Wednesday, January 13, 2016

The Laws of Politics


            Mark Schmitt of the New America Foundation argued last week that the laws of politics as we know them have broken down.  The biggest casualty, he says, is the “median voter theorem” which holds that politicians will calibrate their actions to win the vote of the median voter.  He observes that politicians are no longer doing constituent service or seeking earmarked spending projects in their districts they way they did in the past.
            The median voter theorem is not dead.  It’s just that most of us in the poli-sci biz learned it before our professors understood that we were living in special times.
            Consider Figure 1 that describes a society where opinion is normally distributed along an ideological continuum that runs from extremely liberal to

Figure 1



extremely conservative.  The fattest part of the curve, where most of the voters are, is at about 5.  Suppose one politician portrays his or her own ideology and portfolio of policies as being somewhere close to 6 while the other sets up shop at 3.  Voters who are at positions 0 through 4.5 will vote for the candidate at 3, but everyone else will vote for the candidate at 6 because they are ideologically closer to 6 from every point greater than 4.5.
            In a world where public opinion is normally distributed as in Figure 1, it is rational for politicians to try to position themselves as close to the median—which also happens to be the midpoint of the ideological continuum--as they can.  When they do that, we end up electing a lot of moderates.
            But this is not the world we have.
            Nothing requires the distribution of opinion to be centered on 5, the midpoint between liberalism and conservatism.  Suppose the curve shifts to the right so that the median is 6.  Candidates from the liberal party can still compete, but their views will have to be more conservative than the average national liberal party candidate to capture the vote of the median voter.  
            What happens if the curve shifts to right so that the median is 8? Or, suppose instead that we have a community with a bimodal distribution of opinion as in Figure 2 or Figure 3?  The median voter theorem still works, but it doesn’t predict the election of centrists.

Figure 2

Figure 3

            If we have public opinion distributed normally, but centered on position 8, a rational candidate will aim to be strongly conservative.  There is no benefit to any candidate to try to moderate his or her positions so as to win some left-leaning voters.  There just aren’t that many lefties to win, and moderating one’s position could set up a challenge from the right.  All of the meaningful competition is going to take place on the right side of the scale.  Conservatives are going to win the election and it barely makes sense for a liberal to compete.
            If we have a community with public opinion distributed as in Figure 2, a rational conservative politician should try to take up a position close to 8; a liberal will want to be close to 2.  Both of these politicians will look like extremists to people on the opposite side of the scale.  There aren’t any voters at the midpoint of the scale, and so it’s irrational to come across as a centrist.
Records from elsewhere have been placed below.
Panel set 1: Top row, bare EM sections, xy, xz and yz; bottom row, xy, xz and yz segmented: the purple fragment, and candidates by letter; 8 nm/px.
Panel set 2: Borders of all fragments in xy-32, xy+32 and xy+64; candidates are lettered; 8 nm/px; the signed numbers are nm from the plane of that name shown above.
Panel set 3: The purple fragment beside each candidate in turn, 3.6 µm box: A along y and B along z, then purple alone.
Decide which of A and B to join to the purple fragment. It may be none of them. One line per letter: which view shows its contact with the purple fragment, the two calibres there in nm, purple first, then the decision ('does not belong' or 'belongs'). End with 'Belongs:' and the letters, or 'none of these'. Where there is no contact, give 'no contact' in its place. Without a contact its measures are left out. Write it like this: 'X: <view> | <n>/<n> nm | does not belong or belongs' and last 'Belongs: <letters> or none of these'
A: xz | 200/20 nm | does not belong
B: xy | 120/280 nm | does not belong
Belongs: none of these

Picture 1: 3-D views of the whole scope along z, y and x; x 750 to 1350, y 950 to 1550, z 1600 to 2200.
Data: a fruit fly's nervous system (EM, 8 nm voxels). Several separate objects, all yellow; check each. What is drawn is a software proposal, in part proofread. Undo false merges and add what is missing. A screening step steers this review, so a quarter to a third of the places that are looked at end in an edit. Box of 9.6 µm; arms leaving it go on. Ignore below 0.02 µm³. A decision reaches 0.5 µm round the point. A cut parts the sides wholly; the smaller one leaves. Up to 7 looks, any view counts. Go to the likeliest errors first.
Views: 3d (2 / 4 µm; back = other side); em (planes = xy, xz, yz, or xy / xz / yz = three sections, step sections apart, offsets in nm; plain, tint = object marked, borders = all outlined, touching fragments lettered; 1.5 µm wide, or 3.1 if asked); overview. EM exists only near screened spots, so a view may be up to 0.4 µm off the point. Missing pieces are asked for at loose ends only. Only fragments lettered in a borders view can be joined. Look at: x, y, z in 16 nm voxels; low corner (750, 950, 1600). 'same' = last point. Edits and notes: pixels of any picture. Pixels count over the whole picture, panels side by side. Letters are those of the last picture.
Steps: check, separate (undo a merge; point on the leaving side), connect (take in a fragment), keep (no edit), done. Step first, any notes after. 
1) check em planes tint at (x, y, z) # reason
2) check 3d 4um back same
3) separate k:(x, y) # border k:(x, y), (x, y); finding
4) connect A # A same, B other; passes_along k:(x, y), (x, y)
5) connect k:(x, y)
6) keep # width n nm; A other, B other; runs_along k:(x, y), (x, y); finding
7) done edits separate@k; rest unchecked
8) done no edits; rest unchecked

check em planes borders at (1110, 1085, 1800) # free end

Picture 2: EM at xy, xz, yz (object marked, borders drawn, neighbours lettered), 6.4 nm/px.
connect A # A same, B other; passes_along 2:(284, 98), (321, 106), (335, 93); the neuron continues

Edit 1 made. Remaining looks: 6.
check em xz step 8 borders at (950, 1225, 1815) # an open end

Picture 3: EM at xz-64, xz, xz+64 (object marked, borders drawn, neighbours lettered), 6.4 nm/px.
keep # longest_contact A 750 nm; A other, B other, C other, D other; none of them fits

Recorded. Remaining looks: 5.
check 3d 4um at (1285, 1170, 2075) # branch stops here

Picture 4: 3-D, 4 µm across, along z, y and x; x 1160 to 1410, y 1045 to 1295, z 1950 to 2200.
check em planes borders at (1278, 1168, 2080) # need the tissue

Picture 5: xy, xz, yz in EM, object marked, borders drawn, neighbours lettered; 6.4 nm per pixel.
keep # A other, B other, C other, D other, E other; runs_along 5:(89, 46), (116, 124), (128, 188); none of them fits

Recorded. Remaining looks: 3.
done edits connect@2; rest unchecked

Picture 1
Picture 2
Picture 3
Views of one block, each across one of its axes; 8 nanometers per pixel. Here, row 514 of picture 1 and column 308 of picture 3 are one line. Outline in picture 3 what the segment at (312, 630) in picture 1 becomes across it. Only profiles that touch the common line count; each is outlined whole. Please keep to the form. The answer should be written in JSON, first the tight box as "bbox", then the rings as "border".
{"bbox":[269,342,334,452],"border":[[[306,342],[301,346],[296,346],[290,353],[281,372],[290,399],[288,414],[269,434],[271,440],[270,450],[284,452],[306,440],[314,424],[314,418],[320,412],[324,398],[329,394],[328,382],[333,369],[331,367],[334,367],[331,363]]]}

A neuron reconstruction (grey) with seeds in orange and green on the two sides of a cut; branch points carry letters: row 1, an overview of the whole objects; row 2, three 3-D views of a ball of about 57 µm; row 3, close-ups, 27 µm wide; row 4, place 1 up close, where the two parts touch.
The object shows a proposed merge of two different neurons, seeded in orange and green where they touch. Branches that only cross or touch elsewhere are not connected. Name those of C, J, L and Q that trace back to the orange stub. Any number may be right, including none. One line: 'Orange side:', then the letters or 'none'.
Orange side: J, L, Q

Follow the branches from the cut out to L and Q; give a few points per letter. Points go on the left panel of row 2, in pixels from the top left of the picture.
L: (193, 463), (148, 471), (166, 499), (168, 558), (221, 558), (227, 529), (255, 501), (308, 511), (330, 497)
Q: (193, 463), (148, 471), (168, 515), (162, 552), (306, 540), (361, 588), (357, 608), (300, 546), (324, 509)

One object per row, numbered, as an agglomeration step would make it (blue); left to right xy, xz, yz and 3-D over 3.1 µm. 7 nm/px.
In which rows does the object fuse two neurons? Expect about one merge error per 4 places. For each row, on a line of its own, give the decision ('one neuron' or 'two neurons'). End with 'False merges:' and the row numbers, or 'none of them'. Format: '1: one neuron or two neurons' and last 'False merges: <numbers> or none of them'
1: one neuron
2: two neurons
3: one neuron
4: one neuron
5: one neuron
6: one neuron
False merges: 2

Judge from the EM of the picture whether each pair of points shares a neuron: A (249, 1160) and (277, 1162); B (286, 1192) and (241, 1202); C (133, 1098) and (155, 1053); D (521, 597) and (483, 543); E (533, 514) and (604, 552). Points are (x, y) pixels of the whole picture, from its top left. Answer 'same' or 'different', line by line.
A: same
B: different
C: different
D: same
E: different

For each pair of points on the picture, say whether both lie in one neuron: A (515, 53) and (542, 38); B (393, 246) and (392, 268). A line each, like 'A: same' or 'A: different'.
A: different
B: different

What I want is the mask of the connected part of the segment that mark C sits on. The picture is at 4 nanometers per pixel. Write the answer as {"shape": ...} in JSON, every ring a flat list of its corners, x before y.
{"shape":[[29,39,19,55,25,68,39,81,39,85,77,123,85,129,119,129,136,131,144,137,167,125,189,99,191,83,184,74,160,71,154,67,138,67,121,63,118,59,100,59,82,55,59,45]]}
The winner of an election in this kind of a community will be the politician who best mobilizes his or her base.
            In communities characterized by Figure 3, the winner is going to be the politician closest to 8. The rational politician here is going to ignore anyone to the left of position 5.
            The America of 2016 is not the America of the 40s, 50s 60s or 70s.  Over the last 40 years, Americans have been moving to communities that are much more politically homogenous than ever before.  It’s now far more likely for communities to resemble the communities described by Figures 2 or 3 or to be shifted versions of Figure 1 than it is for them to have normally distributed opinion centered on the midpoint of the liberal/conservative continuum.
            This is why Schmitt thinks the old rules don’t work.  He’s mistaken.  Politicians are still trying to position themselves close to a median voter, but because our communities are more ideologically homogenous, the median voter no longer occupies a place near the center of the ideological continuum.
            And that’s why politicians can get away with saying and doing things they couldn’t get away with before.  It’s also why politicians don’t have to compromise, reach across the aisle, pursue pork barrel projects or even seek benefits for constituents who may make up a substantial portion of the electorate but aren’t part of the politician’s electoral coalition.  Even unpopular politicians such as Sam Brownback of Kansas and Paul LePage of Maine, two wildly unpopular governors, could win re-election: they simply stood closer to the median voter in an electoral coalition than did their opponents.  When politicians don’t face serious electoral challenges from across the ideological divide, there is no reason to make overtures to the other side or even acknowledge it at all.

            Politics is not physics, and the laws of politics are not as immutable as they might be in the hard sciences.  But even Isaac Newton’s universal laws of gravitation had to give way when Einstein realized that they were but a special case of general relativity applicable to the world in particular ways and under particular circumstances.
            That's why the median voter theorem still lives.